Input
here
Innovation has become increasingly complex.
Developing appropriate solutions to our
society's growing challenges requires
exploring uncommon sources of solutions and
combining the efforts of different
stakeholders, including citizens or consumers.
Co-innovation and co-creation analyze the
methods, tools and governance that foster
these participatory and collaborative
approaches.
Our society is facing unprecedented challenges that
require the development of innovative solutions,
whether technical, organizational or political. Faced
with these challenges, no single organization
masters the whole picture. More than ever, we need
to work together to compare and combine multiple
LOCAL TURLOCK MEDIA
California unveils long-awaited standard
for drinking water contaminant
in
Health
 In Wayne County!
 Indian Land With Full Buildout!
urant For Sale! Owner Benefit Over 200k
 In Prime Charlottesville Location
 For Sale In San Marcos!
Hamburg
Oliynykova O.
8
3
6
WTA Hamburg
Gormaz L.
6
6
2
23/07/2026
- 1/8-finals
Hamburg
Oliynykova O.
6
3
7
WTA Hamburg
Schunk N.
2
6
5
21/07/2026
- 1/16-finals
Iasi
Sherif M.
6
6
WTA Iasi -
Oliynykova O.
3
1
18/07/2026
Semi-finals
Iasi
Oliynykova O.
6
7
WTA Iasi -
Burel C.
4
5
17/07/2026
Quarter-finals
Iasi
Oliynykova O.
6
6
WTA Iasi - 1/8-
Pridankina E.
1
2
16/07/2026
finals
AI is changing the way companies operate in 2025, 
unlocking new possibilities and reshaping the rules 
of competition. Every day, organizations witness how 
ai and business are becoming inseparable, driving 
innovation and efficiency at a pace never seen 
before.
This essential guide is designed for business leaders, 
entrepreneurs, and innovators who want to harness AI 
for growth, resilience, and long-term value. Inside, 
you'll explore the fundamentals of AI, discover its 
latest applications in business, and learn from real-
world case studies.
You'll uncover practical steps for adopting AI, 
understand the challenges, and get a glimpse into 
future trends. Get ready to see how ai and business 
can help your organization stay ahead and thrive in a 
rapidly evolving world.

Instructions to follow
Copy each line of the entries in which the string "long" is found.

Result
California unveils long-awaited standard
for growth, resilience, and long-term value. Inside, 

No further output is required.